* PROVIDED PASSAGE *
______________________________

# 1964 Faema e61 3 group



## Joel.Sim (Apr 15, 2015)

Hi all,

I have come across a rather large temptation and would like to check if my assumption (backed by some quick research) is correct....

Is just over £1000 bloody cheap for s fully functional 1964 Faema e61 3 group??

It was stripped, cleaned, etc in 2013.

Some pics:




























I've no where to put it at the moment, but may very well have soon... Worst comes to worse and I don't end up with somewhere, it surely must be OK to sell again.

Cheers,

Joel.


----------



## The Systemic Kid (Nov 23, 2012)

What are you planning to do with it?


----------



## Dylan (Dec 5, 2011)

It would be mental to run a 3 group in a home environment, if will even work with your power supply.

But yes, that in the "that sounds too good to be true" category.


----------



## hotmetal (Oct 31, 2013)

Buy shares in your local electricity company and get yourself an alarm clock. By the time that boiler and all 3 groups are up to temperature you'll be lusting after a Classic!


----------



## espressotechno (Apr 11, 2011)

You should ask for a "test run" to start with.

The pressure switch looks very old, so contacts will be scorched/burnt - new unit needed.


----------



## froggystyle (Oct 30, 2013)

My wife would kill me if i put that on the side in the kitchen, in fact i don't think i have a kitchen big enough..

Its a beast!


----------



## El carajillo (Mar 16, 2013)

I agree all with the previous posts. What would be the purpose for buying this machine, it is totally impractical unless used in a commercial environment (a BUSY coffee shop )

1. Needs it's own electrical circuit ( from the fuse board )

2. Will take an age to warm up

3. Will cost a fortune to run

4.Who will want to buy it except someone starting a coffee shop


----------



## jeebsy (May 5, 2013)

El carajillo said:


> I agree all with the previous posts. What would be the purpose for buying this machine, it is totally impractical unless used in a commercial environment (a BUSY coffee shop )
> 
> 1. Needs it's own electrical circuit ( from the fuse board )
> 
> ...


But on the plus side, it looks cool


----------



## Dallah (Jan 31, 2015)

It's absolute espresso porn. Excuse me while I have some quality time on my own.


----------



## Joel.Sim (Apr 15, 2015)

Ok...

Agreed it's absolute overkill, but damn it's good looking overkill.

I've no intention of this being at home.

______________________________

* PROBLEM *
Carry on the forum thread about the 1964 Faema E61 three-group machine from its last line. You won't need the records for any of this.

______________________________

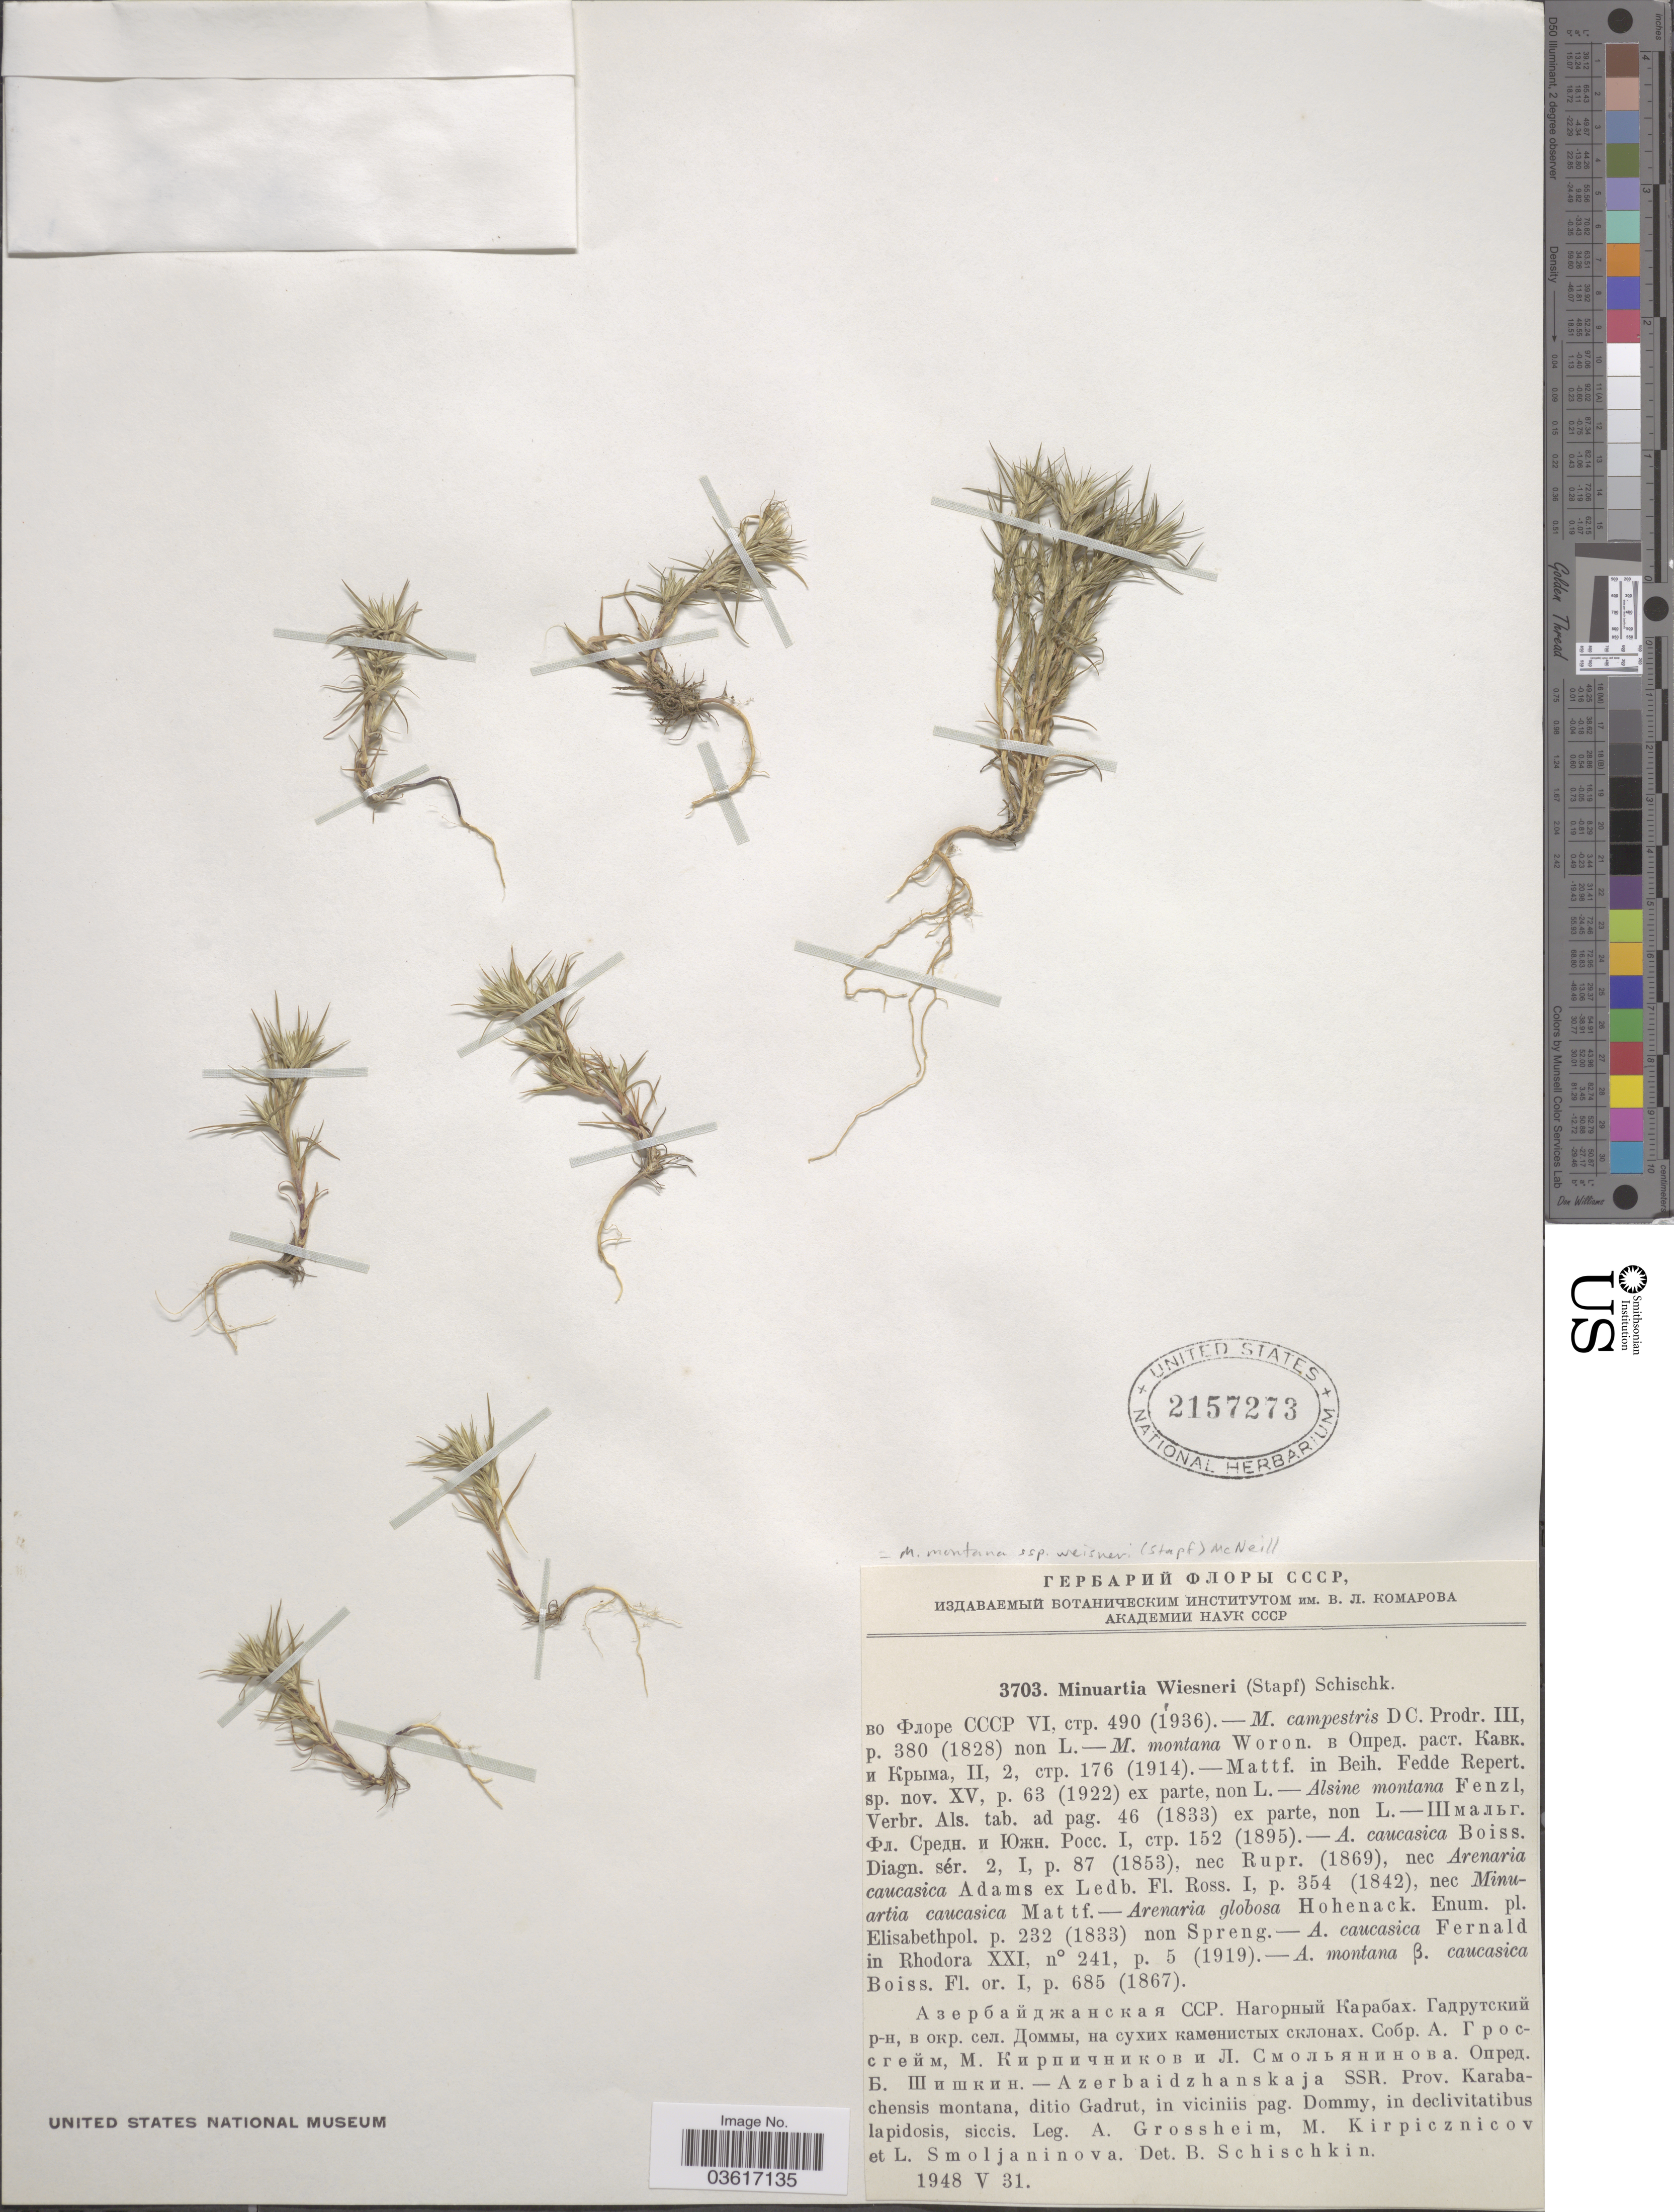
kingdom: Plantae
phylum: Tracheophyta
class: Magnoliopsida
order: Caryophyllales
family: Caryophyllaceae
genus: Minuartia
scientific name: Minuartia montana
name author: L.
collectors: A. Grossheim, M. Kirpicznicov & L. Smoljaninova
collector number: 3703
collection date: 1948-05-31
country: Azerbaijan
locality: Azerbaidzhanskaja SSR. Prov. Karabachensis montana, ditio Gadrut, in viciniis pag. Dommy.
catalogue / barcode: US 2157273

______________________________

* TASK OUTPUT *
A bit of background.... I'm in the process of setting up a roastery. Originally I was going to start up from home, now we're looking at some other locations. If I were to get the machine it would be primarily for testing purposes and for when people drop in.... Still overkill, I know.

Originally the Rancilio was planned for the testing (and to have at home) purpose, but if I'm at a different location well maybe we "need" another machine.

I think the wife is pretty keen to have the Rancilio at home still, once it's up and running so she's even on board with the Faema, lol.

Last but not least it's s thing of history and beauty which almost justifies buying it just to look at, haha.

Awaiting some more answers from the seller and we'll see what happens.

I'm not at all convinced it's a good idea, but it's almost hard to say no to.

Cheers,

Joel


----------



## jeebsy (May 5, 2013)

My main concern would be the amount of flushing if its sitting idle for long periods, but it does look good


----------



## Joel.Sim (Apr 15, 2015)

jeebsy said:


> My main concern would be the amount of flushing if its sitting idle for long periods, but it does look good


Yeah I did start thinking that to keep fresh water in use I'd end up flushing heaps.

So... Yeah.... Entirely impractical but man it looks good.

I am probably talking myself out of it, but it's not going to be easy.

Perhaps I have to get it as the start of an historical/art collection.


----------



## Joel.Sim (Apr 15, 2015)

The other thought is to take the Rancilio along to the roasting location and get a single group Brewtus or similar for home.

But the kicker is that the Brewtus would cost more than the Faema to buy ?


----------



## Dylan (Dec 5, 2011)

A HX flush only gets so big as there is only so much water in the HX pipes, the size of the flush would depend on the size of the pipes.

That said these machines are best used in a busy environment with the system in constant use, using it now and then to test a roast would require you to know it very well to be sure you were getting the extraction right. Perhaps something like an Eric e61 thermometer would help you with this, but I would have thought it a very strange choice for a 'reference' machine. You surely would be wanting something you know you can trust 100%, so you know exactly what your coffee should taste like.


----------



## jeebsy (May 5, 2013)

If the Rancilio has been idling for a while it needs a GIGANTIC flush to stop the gurgling


----------



## 7493 (May 29, 2014)

Gorgeous machine! I'd love a one group. In your circumstance I would be sorely tempted even if I only kept it for a while. Pretty sure there will be a ready market if you want to move it on.


----------



## Dylan (Dec 5, 2011)

jeebsy said:


> If the Rancilio has been idling for a while it needs a GIGANTIC flush to stop the gurgling


I guess the commercial machines must have pretty huge HX pipes...


----------



## dwalsh1 (Mar 3, 2010)

If you've got a spare grand knocking about then buy it. You will need 415v to power it though I suspect.


----------



## espressotechno (Apr 11, 2011)

Big Faemas (2 & 3 group) tend to have 3phase 415v wiring.


----------



## Yes Row (Jan 23, 2013)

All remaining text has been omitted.